O número de vítimas de acidentes de moto em Pernambuco permanece em ascensão. Entre 2016 e 2017, houve crescimento de 6% nos acidentados. Foram 31,1 mil vitimados no ano passado, 1,7 mil pessoas a mais. Já a elevação no número de acidentes ocorre há, pelo menos, três anos. Entre 2015 e 2016, foi de 11%, uma diferença absoluta de quase três mil acidentes. Por dia, no ano passado, os 17 hospitais sentinelas pernambucanos (onde são feitas as notificações) registraram, por dia, 85 novos acidentados por moto.
Esse incremento converge com outro dado alarmante. Depois de apresentar queda entre 2015 e 2016, o número de pessoas que tentaram tirar carteira de habilitação para moto em Pernambuco voltou a crescer 30% no ano passado, em relação ao mesmo período do ano anterior. “Os avanços foram pontuais. A epidemia está aí, matando e deixando pessoas amputadas, sem nenhum ponto de inflexão”, pontua o coordenador executivo do Comitê Estadual de Prevenção aos Acidentes de Moto (Cepam), João Veiga.
Ele mostra que dois momentos históricos foram determinantes. O primeiro surgiu na virada dos anos 2000. “Começamos a perceber uma mudança no perfil dos atendimentos nas emergências, com o paciente vítima de acidente de moto aumentando de maneira geométrica”, explica. O crescimento, segundo destaca o Mapa da motorização individual no Brasil, divulgado em setembro de 2017 pelo Observatório das Metrópoles, teve correlação com a pujança econômica do país e as desonerações fiscais de impulso de vendas dos anos seguintes.
O segundo momento ocorreu em 2009, ano no qual o Diario publicou caderno especial, vencedor do Prêmio Esso de Jornalismo, mostrando a seriedade do quadro. “O problema deixou de ser o quinto a chegar às emergências para ser o primeiro, passando agressões por armas de fogo, por exemplo”, lembra Veiga. Para ele, a justificativa foi a aprovação da Lei Federal 12.009, de regulamentação do serviço de mototaxista no país.
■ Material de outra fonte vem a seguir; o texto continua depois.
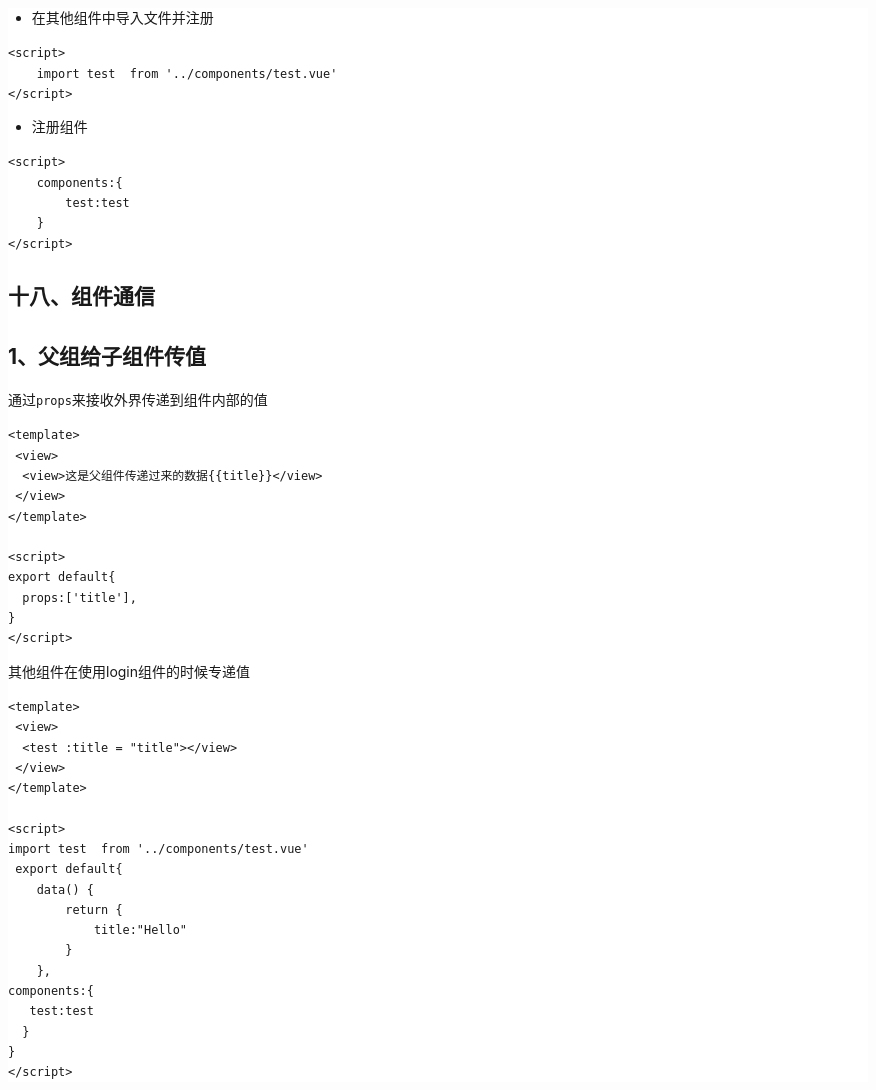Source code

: - 在其他组件中导入文件并注册

```vue
<script>
    import test  from '../components/test.vue'
</script>
```

- 注册组件

```vue
<script>
    components:{
        test:test
    }
</script>
```

## 十八、组件通信

## 1、父组给子组件传值

通过`props`来接收外界传递到组件内部的值

```vue
<template>
 <view>
  <view>这是父组件传递过来的数据{{title}}</view>
 </view>
</template>

<script>
export default{
  props:['title'],
}
</script>
```

其他组件在使用login组件的时候专递值

```vue
<template>
 <view>
  <test :title = "title"></view>
 </view>
</template>

<script>
import test  from '../components/test.vue'
 export default{
    data() {
        return {
            title:"Hello"
        }
    },
components:{
   test:test
  }
}
</script>
```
Entre 1999 e 2009, a quantidade de pessoas que tentaram tirar habilitação para moto em Pernambuco aumentou 16 vezes. Já o número de emplacamentos aumentou 73%. “Até então, tínhamos a taxa de uma vítima por acidente. Depois disso, passou a ser de 1,7 vítima por acidente.”
Entre 2006 e 2016, morreram em Pernambuco 13 mil vítimas de acidente de moto, aumento de 48% em uma década. Entre 2015 e 2016, o aumento foi de 5%. José Romário começou a pilotar aos 16, após dois anos juntando dinheiro para a moto. “É uma adrenalina boa, mas agora, Deus me livre”, garante, enquanto faz força para tentar mexer as pernas, num leito do Hospital da Restauração.